Status of the NEMO (Neutrino Ettore Majorana Observatory) Experiments: NEMO3 and Beyond “Is the Neutrino its Own Antimatter?”


Dr. Corinne Augier
Laboratoire de l'Accélérateur Linéaire (LAL), Orsay
University of Paris

In the Standard Model, which describes elementary particles and fundamental interactions, neutrinos are exactly massless. The observation of neutrino oscillations has demonstrated that neutrinos have mass, and so this proves that there exists physics beyond the “Standard Model.”

A direct consequence of this new physics is the renewed interest in double beta decay (bb) experiments, which provide the only way to determine the fundamental nature of the neutrino: are neutrinos Dirac or Majorana particles? All the fermions in the Standard Model, with the exception of neutrinos, are charged particles with their antiparticles being their charge conjugates, with equal but opposite quantum numbers. Neutrinos, however, have an extra possibility due to their neutral charge. Neutrinos may have a Majorana mass, which would imply that the neutrino and antineutrino are effectively the same particle and cannot be distinguished.

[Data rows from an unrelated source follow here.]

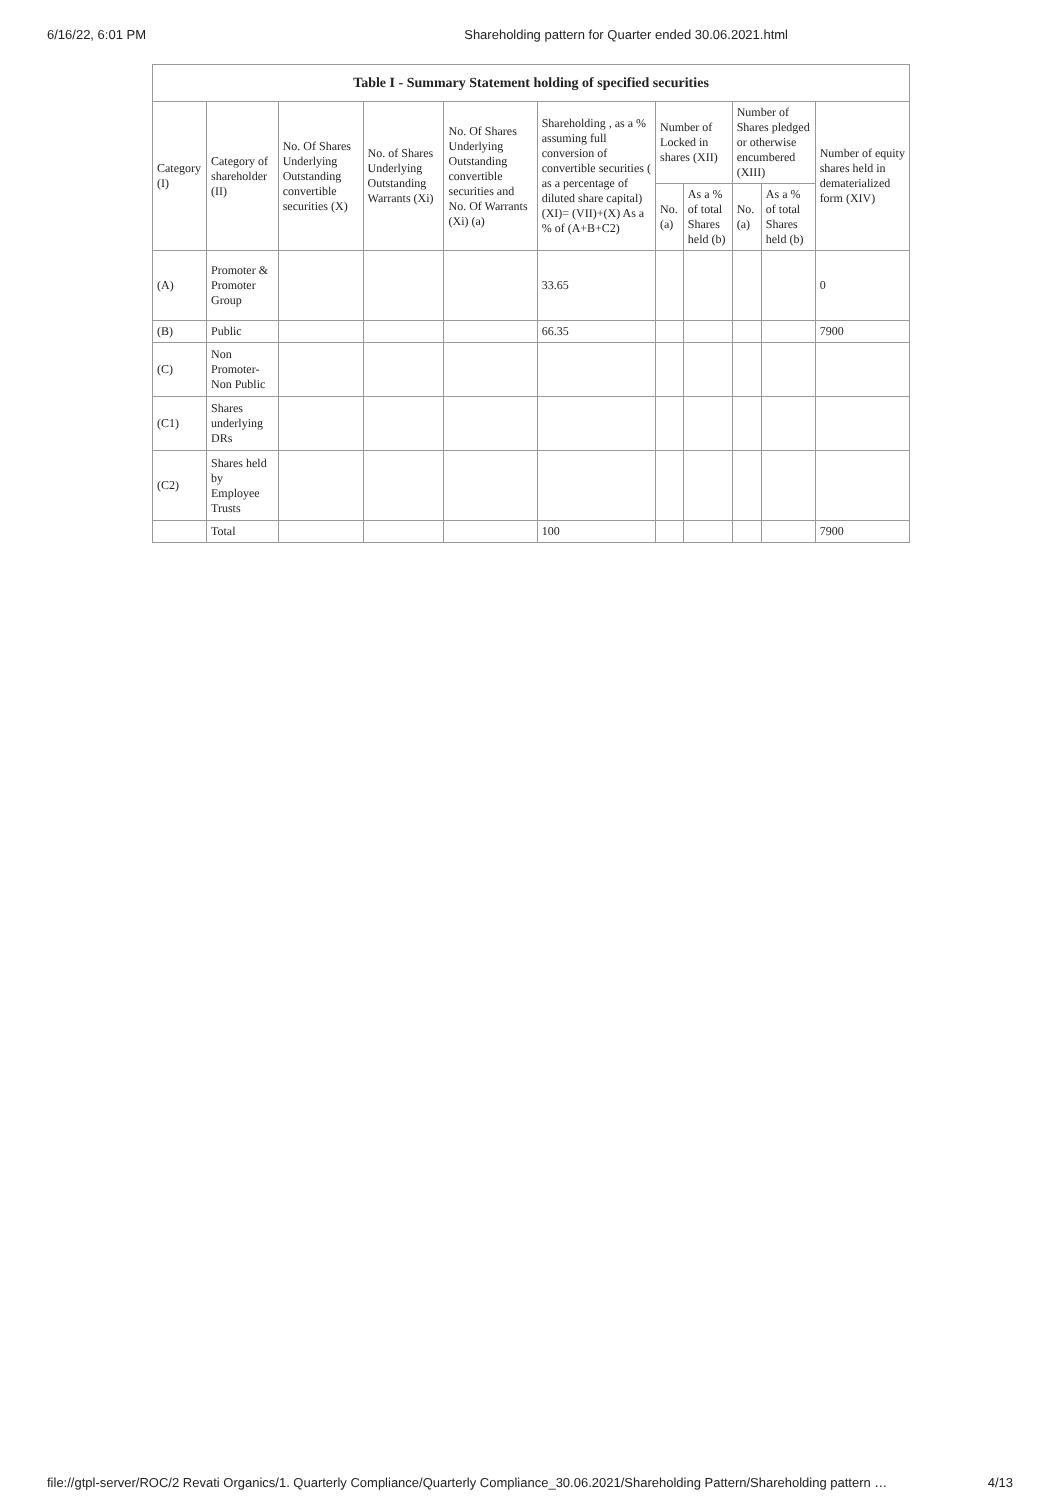6/16/22, 6:01 PM Shareholding pattern for Quarter ended 30.06.2021.html
| Table I - Summary Statement holding of specified securities | | | | | | | | | | |
| --- | --- | --- | --- | --- | --- | --- | --- | --- | --- | --- |
| Category (I) | Category of shareholder (II) | No. Of Shares Underlying Outstanding convertible securities (X) | No. of Shares Underlying Outstanding Warrants (Xi) | No. Of Shares Underlying Outstanding convertible securities and No. Of Warrants (Xi) (a) | Shareholding , as a % assuming full conversion of convertible securities ( as a percentage of diluted share capital) (XI)= (VII)+(X) As a % of (A+B+C2) | Number of Locked in shares (XII) | | Number of Shares pledged or otherwise encumbered (XIII) | | Number of equity shares held in dematerialized form (XIV) |
| | | | | | | No. (a) | As a % of total Shares held (b) | No. (a) | As a % of total Shares held (b) | |
| (A) | Promoter & Promoter Group | | | | 33.65 | | | | | 0 |
| (B) | Public | | | | 66.35 | | | | | 7900 |
| (C) | Non Promoter- Non Public | | | | | | | | | |
| (C1) | Shares underlying DRs | | | | | | | | | |
| (C2) | Shares held by Employee Trusts | | | | | | | | | |
| | Total | | | | 100 | | | | | 7900 |
file://gtpl-server/ROC/2 Revati Organics/1. Quarterly Compliance/Quarterly Compliance_30.06.2021/Shareholding Pattern/Shareholding pattern … 4/13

The purpose of the NEMO experiments is to study bb processes. The neutrinoless double beta decay (bb0n) is the most sensitive process for the search of leptonic number violation, which is forbidden by the Standard Model, and its discovery would also prove that the neutrino is a Majorana particle.

After an introduction to neutrino physics and double beta processes, this seminar will present the status of the NEMO3 experiment, which is taking data in the Fréjus Underground Laboratory (LSM, Modane, France) since 2003, as well as the R&D program proposed by the collaboration in order to design SuperNEMO, a detector of future generation.